Revisiting this after a long break.
Any code examples on projectiles (in an rts type game if possible)

Any advice on the questions I posted initially?

A few thoughts:

You say that your game is an RTS-game–am I correct in taking it then that there is no in-game avatar for player (the player instead commands varous units remotely)? If so, then why simulate projectiles at all? Why not have the results of shots be calculated based on the properties of the units in question (and the terrain, if called for), and then play relevant animations as called for?

However, if you do want to simulate projectiles, my own approach–which I do not claim to be either the only or best way–is to have a single “update” method operated by a task, and then give each relevant object an update method of its own. In this way a projectile might measure out its life, and mark itself as “dead” when that time is up, to be cleaned up in the main “update” method. No additional tasks are created–but I’m not sure of how it might perform if you have particularly high numbers of projectiles flying around at a given moment.

Thanks do for the response.

Re: the tasks you mentioned , just for my education - what is the advantage of having individual tasks for each projectile ?

RE: the RTS question. Yes it’s a squad type game. The player controls a team of units (not sure of limit yet, but probably 1-8, depending on mission) he is facing other, similar units.

I guess I was thinking projectiles because there may be the possibility that an enemy shooting a projectile at you could be avoided if you react fast enough to move your unit out of the way . (Some projectiles are slower than others like grenades or arrows)

Ah, I perhaps worded my suggestions poorly; I meant, I believe, to suggest having only one task, which calls a game-level “update” method, which in turn calls the update methods of the various game-objects that you might have.

As to the advantages, I’m afraid that I’m not sufficiently well-versed in that–I’ll leave such recommendations for someone better-informed than myself, I think.

Hmm… All right, I could see that with grenades (which are additionally often timed), but I’m dubious of a player managing to command a squad away from an already-loosed arrow, unless that arrow is very slow.

However, you do have a point regarding grenades–but that seems to me to be likely to be a relatively uncommon case, in which such projectiles could just be treated as an ordinary game-object.

Ok, so if I go the non-object route, what’s the basic approach?
(It would make perfect sense for a laser beam, which I may also implement)

Is it basically:
“Shoot” method invoked
Use collision ray starting from unit (I guess I’ll figure out which way they’re facing as well)
.?

For projectiles that drop minimally over their expected distance and that travel very quickly (such as bullets), I’d suggest treating them as lasers.

Simply put:

  • Determine the firing direction
  • Cast a ray with its origin at the projectile’s starting point and pointed in the above firing direction
  • Find the first collision, if any
  • If there is a first collision, determine what it hit, and act accordingly (create a riccochet effect or burst of soil when terrain is hit, deal damage when a unit is hit, etc.)

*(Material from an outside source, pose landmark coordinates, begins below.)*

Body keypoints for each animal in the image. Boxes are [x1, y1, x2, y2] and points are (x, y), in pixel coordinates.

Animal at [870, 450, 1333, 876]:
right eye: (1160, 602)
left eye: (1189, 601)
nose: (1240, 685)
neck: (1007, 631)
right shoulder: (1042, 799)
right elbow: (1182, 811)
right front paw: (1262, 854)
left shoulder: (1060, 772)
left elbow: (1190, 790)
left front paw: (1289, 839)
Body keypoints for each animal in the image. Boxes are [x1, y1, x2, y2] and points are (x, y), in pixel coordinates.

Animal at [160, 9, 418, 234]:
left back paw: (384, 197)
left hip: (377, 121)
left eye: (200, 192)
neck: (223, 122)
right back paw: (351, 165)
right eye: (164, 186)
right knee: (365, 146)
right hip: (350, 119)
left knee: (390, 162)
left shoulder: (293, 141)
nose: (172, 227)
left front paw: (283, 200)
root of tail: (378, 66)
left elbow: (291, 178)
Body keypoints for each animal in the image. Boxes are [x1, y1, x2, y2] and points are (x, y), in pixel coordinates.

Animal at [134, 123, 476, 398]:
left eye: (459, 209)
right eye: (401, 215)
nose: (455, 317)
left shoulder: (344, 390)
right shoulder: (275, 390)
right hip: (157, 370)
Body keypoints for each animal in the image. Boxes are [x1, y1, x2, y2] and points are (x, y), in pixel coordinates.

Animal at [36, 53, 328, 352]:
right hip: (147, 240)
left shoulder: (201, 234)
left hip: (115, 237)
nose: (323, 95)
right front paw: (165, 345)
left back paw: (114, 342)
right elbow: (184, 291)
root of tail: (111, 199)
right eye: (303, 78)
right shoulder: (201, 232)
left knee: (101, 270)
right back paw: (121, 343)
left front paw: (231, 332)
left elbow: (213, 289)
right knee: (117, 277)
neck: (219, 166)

For projectiles that are intended to drop or arc significantly, but which still move quickly, such as arrows, consider simulating them as parabolas; the basic idea is the same, but with the ray replaced by a parabola.

For slower projectiles, as already indicated, I suggest treating them as normal objects.

The specifics of the above are likely to depend on the specifics of your game: what effects you want to achieve, what collision systems you’re using, etc.

Thx, I’ll start with laser-type weapons as it seems the most straightforward.

In terms of visuals - I think I recall seeing elsewhere on these forums about implementing it using meshdrAwer (which I’ve never used) - is there a sample of that somewhere or is there a better way to actually draw the laser ? I’d like to have options for controlling its color and maybe adding glow.

Appreciate your taking the time.

Just noticed the Avolition source was released. Will give it a look as it looks like the kind of thing I’m trying to do projectile-wise.